→ Task
Please write out, word for word, the portion of the contributor guide between "Before verifying an" and "in the article.", inclusive.

→ Passage provided
---

Recognizing the researchers building this catalog

How to Contribute

Connect your GitHub account, then use + Add New Entry to submit new articles, or the ✏ button on any row to suggest a correction.

How to Verify

Once connected, click ✓ Verify on entries you've checked for accuracy. After 3 verifications from different contributors, the entry earns Reviewed status.

Scoring

Verified contribution: 3 pts · Pending contribution: 1 pt · Correction: 1 pt · Verification given: 1 pt

Verification Checklist

Before verifying an entry, confirm the following against the published article:

1. Metadata Accuracy

Title, authors, year, volume, issue, and pages match the published article.

2. Journal Correctness

The journal tag (JEAB, BP, or JEP:ALC) is correct for the article.

3. Behavioral Process Label

The process tag(s) reasonably describe what was studied in the article.

4. Abstract

If present, the abstract matches the published abstract.

5. Equations

Equations render correctly and definitions are present. (No need to re-derive the math—just confirm the entry is readable.)

6. URL / DOI Link

The link resolves to the correct article.

---

→ Record list

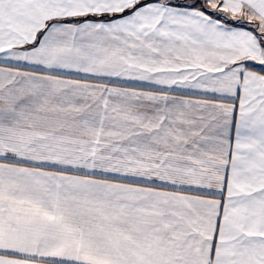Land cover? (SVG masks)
Masks as SVG:
<instances>
[{"label":"snow or ice","instance_id":"6c2138e0","mask_svg":"<svg viewBox=\"0 0 264 264\" xmlns=\"http://www.w3.org/2000/svg\"><path fill=\"white\" fill-rule=\"evenodd\" d=\"M0 264H264V0H0Z\"/></svg>","mask_w":264,"mask_h":264}]
</instances>
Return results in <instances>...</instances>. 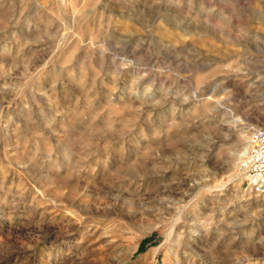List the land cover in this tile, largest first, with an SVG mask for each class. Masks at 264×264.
<instances>
[{"label": "rangeland", "instance_id": "rangeland-1", "mask_svg": "<svg viewBox=\"0 0 264 264\" xmlns=\"http://www.w3.org/2000/svg\"><path fill=\"white\" fill-rule=\"evenodd\" d=\"M264 0H0V264H264Z\"/></svg>", "mask_w": 264, "mask_h": 264}, {"label": "built area", "instance_id": "built-area-1", "mask_svg": "<svg viewBox=\"0 0 264 264\" xmlns=\"http://www.w3.org/2000/svg\"><path fill=\"white\" fill-rule=\"evenodd\" d=\"M249 145L240 164V172L244 175V191L249 194H264V127L252 128Z\"/></svg>", "mask_w": 264, "mask_h": 264}]
</instances>
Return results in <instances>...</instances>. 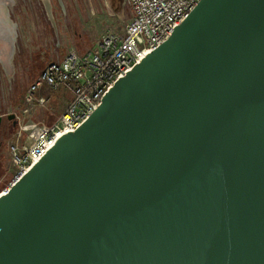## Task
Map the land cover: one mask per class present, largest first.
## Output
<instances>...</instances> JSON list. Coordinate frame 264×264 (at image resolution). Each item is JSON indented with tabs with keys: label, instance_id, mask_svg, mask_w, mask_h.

---

→ Task answer
Before verifying an entry, confirm the following against the published article:

1. Metadata Accuracy

Title, authors, year, volume, issue, and pages match the published article.

2. Journal Correctness

The journal tag (JEAB, BP, or JEP:ALC) is correct for the article.

3. Behavioral Process Label

The process tag(s) reasonably describe what was studied in the article.